"I'm from Houston. You can't trust a lot of people in Houston. There's always somebody out to get to you."

This is a quote from Eagles wide receiver Josh Huff, addressing questions from reporters about his Tuesday arrest on marijuana and gun charges. He had a handgun that was registered in Texas but not in New Jersey. He also had six hollow-point bullets. He was headed to work.

"What professional athlete don’t have a gun?" Huff continued. "I have a wife and I have a son at home, and my job is to protect them at all costs.”

For anyone wondering how the Trump movement hit home with so many people — and how Donald Trump is less than a week from appearing on ballots in all 50 states as the Republican presidential nominee, the NFL could be a microcosm of the American mentality.

It's the most popular sport in the world. It's the most violent sport in the world. And its stars are paranoid, they have a stockpile of weapons for their protection and they are millionaires. 

Make a word cloud of Trump's stump speeches, and many of the aforementioned words would appear fairly large. There is a culture of guns, of violence and of mistrust in America. And it's one Trump is exploiting and the NFL is amplifying.
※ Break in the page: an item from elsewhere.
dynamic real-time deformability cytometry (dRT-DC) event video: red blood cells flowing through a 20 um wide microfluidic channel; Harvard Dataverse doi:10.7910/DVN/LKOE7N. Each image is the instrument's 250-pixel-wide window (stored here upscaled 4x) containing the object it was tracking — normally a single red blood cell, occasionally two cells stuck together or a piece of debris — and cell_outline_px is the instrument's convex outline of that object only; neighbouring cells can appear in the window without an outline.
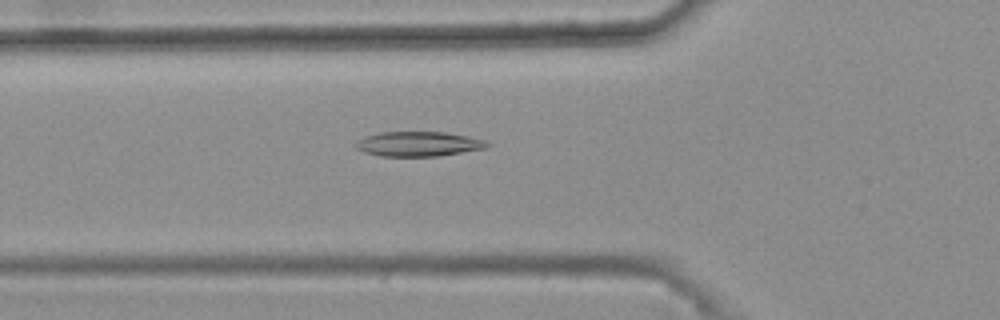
{"species": "common noctule bat (a hibernating species)", "species_latin": "Nyctalus noctula", "temperature_condition": "warm", "stored_images_in_passage": 49, "camera_frame_rate_fps": 3000, "um_per_image_px": 0.085, "animal": {"sex": "female", "body_mass_g": 25.1}, "frame": {"image": 1, "passage_image": 19, "time_ms": 6.0, "image_size_px": [1000, 320], "cell_outline_px": [[492, 144], [488, 148], [440, 156], [384, 156], [364, 152], [356, 148], [356, 140], [380, 132], [444, 132], [468, 136], [484, 140]], "centroid_in_image_um": [35.62, 12.24], "position_along_channel_um": 90.2, "area_um2": 18.96}}
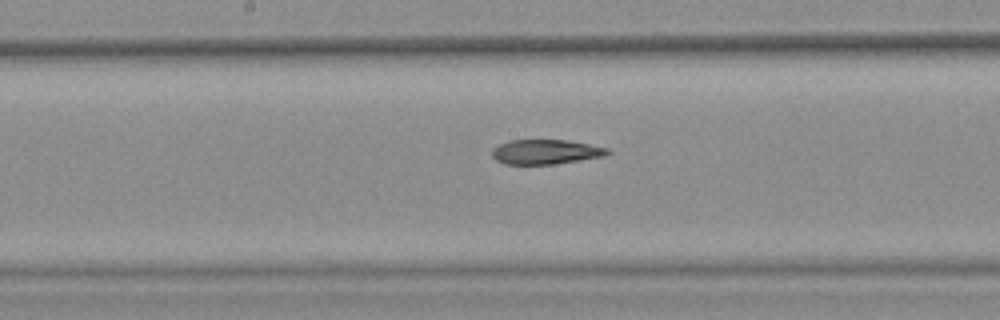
{"frame": {"image": 2, "passage_image": 28, "time_ms": 9.0, "image_size_px": [1000, 320], "cell_outline_px": [[612, 152], [604, 156], [580, 160], [552, 164], [504, 164], [496, 160], [492, 156], [492, 148], [508, 140], [568, 140], [608, 148]], "centroid_in_image_um": [46.37, 12.9], "position_along_channel_um": 201.8, "area_um2": 16.59}}
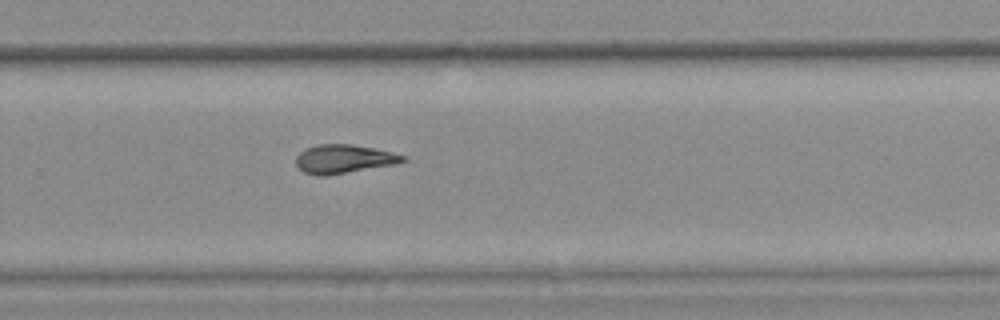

Huffs' Eagles teammate Fletcher Cox told CSNPhilly's Reuben Frank "I love my firearms" in the Philly locker room Wednesday. Another of Huff's teammates, linebacker Nigel Bradham was arrested twice, one time for a domestic dispute and another for a gun charge in Miami.

According to NFLArrest.com, the top crimes committed by NFL players are DUI, domestic violence, drugs, assault, disorderly conduct and gun charges. 
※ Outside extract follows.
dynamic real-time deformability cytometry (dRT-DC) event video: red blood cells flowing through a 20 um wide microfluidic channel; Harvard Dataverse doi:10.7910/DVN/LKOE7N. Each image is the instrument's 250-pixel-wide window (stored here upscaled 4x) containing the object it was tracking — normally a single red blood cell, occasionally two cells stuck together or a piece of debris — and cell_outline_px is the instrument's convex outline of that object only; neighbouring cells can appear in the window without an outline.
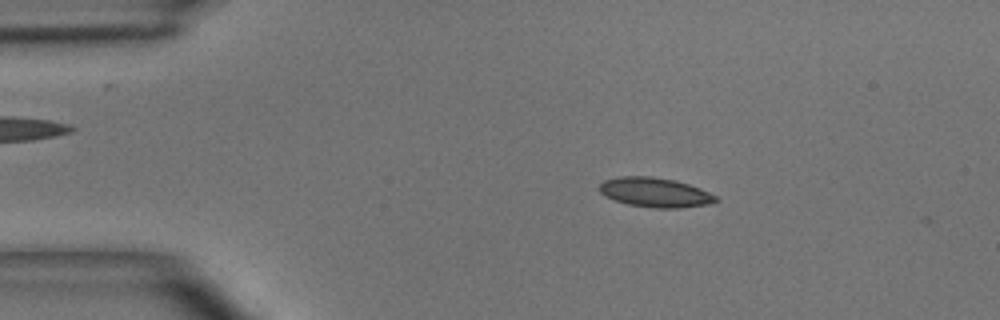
{"species": "common noctule bat (a hibernating species)", "species_latin": "Nyctalus noctula", "temperature_condition": "room temperature", "stored_images_in_passage": 9, "camera_frame_rate_fps": 3000, "um_per_image_px": 0.085, "animal": {"sex": "male", "body_mass_g": 15.6}, "frame": {"image": 1, "passage_image": 8, "time_ms": 2.333, "image_size_px": [1000, 320], "cell_outline_px": [[720, 200], [708, 204], [680, 208], [656, 208], [628, 204], [604, 196], [600, 192], [600, 184], [604, 180], [620, 176], [652, 176], [676, 180], [700, 188], [716, 196]], "centroid_in_image_um": [55.69, 16.35], "position_along_channel_um": 29.3, "area_um2": 20.0}}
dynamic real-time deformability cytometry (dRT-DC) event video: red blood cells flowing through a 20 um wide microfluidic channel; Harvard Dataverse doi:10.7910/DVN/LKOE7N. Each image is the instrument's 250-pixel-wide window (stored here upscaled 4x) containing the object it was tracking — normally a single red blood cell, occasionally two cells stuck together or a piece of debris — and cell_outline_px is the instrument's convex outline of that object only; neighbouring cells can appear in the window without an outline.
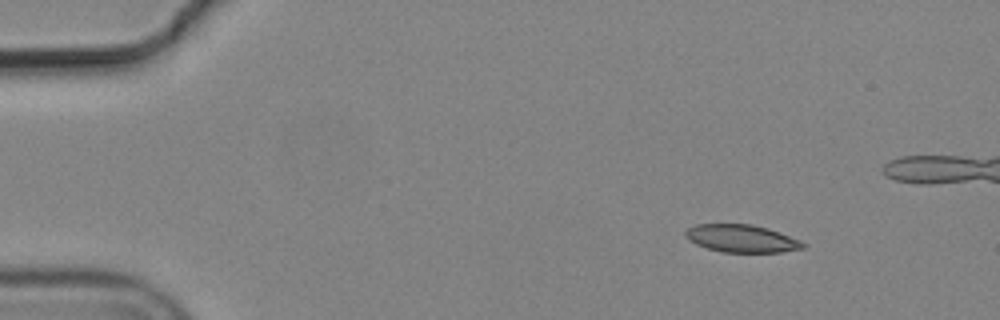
{"species": "common noctule bat (a hibernating species)", "species_latin": "Nyctalus noctula", "temperature_condition": "cold", "stored_images_in_passage": 7, "segment_of_instrument_passage": [1, 2], "camera_frame_rate_fps": 3000, "um_per_image_px": 0.085, "animal": {"sex": "male", "body_mass_g": 19.2, "forearm_length_mm": 51.8}, "frame": {"image": 1, "passage_image": 2, "time_ms": 0.333, "image_size_px": [1000, 320], "cell_outline_px": [[808, 244], [804, 248], [780, 252], [720, 252], [696, 244], [688, 240], [684, 236], [684, 232], [692, 224], [752, 224], [768, 228], [800, 240]], "centroid_in_image_um": [63.01, 20.27], "position_along_channel_um": 22.0, "area_um2": 19.07}}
The eyes of Americans are on NFL players — just as they are on the Republican standard bearer, Trump. 

When Josh Huff said Wednesday, "I’ve felt my life has been threatened and that’s why I do have a gun and I do have a license," it echoes the sentiment of countless Americans — many of them Trump voters.

Does Huff have a point?

In Philadelphia, gun violence is rampant. A “no snitching” culture makes it hard for cops to even close most cases. The city saw 280 homicides in 2015, with detectives only closing about 52 percent of those cases.

So far in 2016 there have been 237 homicides, a 1 percent uptick over this time last year, according to police department stats.

The disillusioned, uncomfortable and frustrated American landscape that is emerging is creating a culture of mistrust and of successful Americans, like Huff, who still feel they need firepower hidden in their passenger door console to keep them safe.

Huff was rightly cut by the Eagles Thursday morning.